Wrong on faith
I just sent in the following letter to the editor to The Globe and Mail in response to this editorial in today’s paper. Wish me luck in getting published!
- Most people assume, as you do in your editorial (Wrong on Faith - Jan. 3, 2012), that government support of private religious schools would undermine the important assimilation of different cultures and religions that occurs in government schools. This assumes that government schools are more integrated than private schools, but the evidence suggests just the opposite.
- Studies in the US have found that private school classrooms are more racially-integrated than neighbouring government schools, while private school students are more likely to eat lunch with children of other races. It turns out that neighbourhood schools tend to be stratified because people generally live in the same area with people of similar backgrounds, while many parents choose private schools on the basis of academic or extra-curricular factors that have nothing to do with their cultural backgrounds.
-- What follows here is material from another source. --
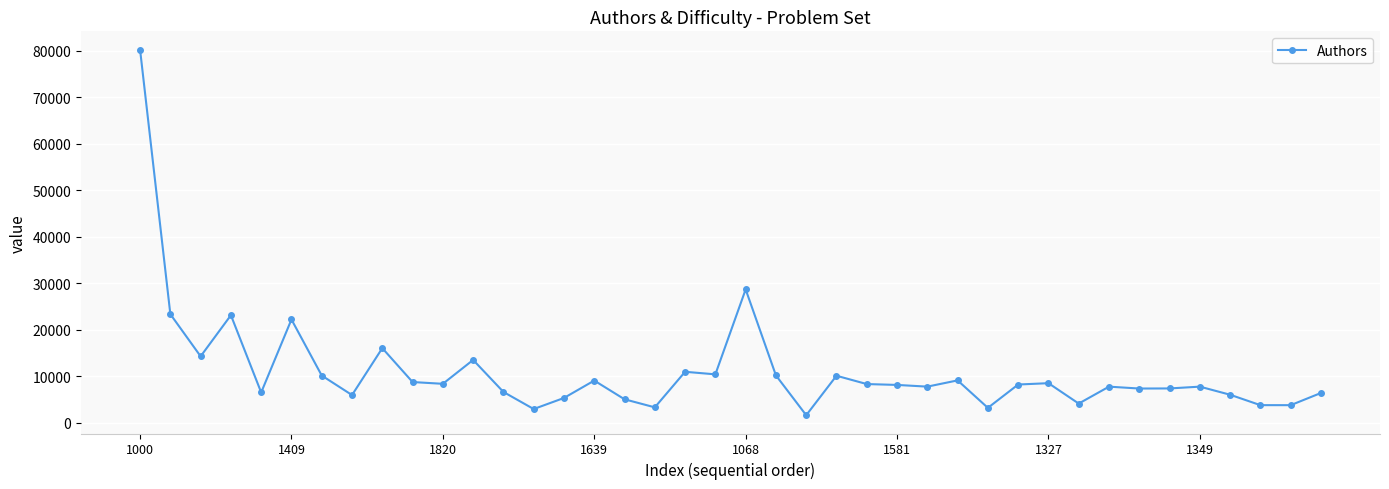

True or false: there are more than 0 points higher than both neighbors.

True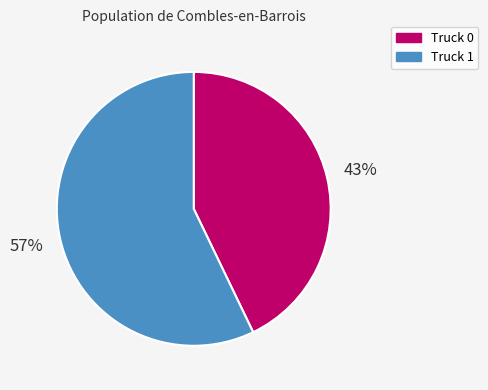

Between Truck 0 and Truck 1, which is larger?

Truck 1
- In the Netherlands, a country with a previous history of religious strife, the introduction of fully-funded denominational and secular schools almost a century ago resulted in a lessening of religious divisions. Yugoslavia, on the other hand, had one state school system under the Communists for over five decades - yet the ethnic hatred there became worse than ever.
- There is no evidence that Ontario’s Catholic schools, or government-funded religious schools in Alberta, Quebec, B.C., and Manitoba, are producing religiously-intolerant or disconnected citizens. In fact, several recent studies suggest that private schools are more successful than government schools in installing civic values in their students. Many graduates of private religious schools, such as Pierre Elliot Trudeau, Jean Chretien, and Dalton McGuinty, went on to dedicate themselves to public service.
- It may seem counter-intuitive, but the best way to develop societal unity might just be to encourage children to attend private religious schools.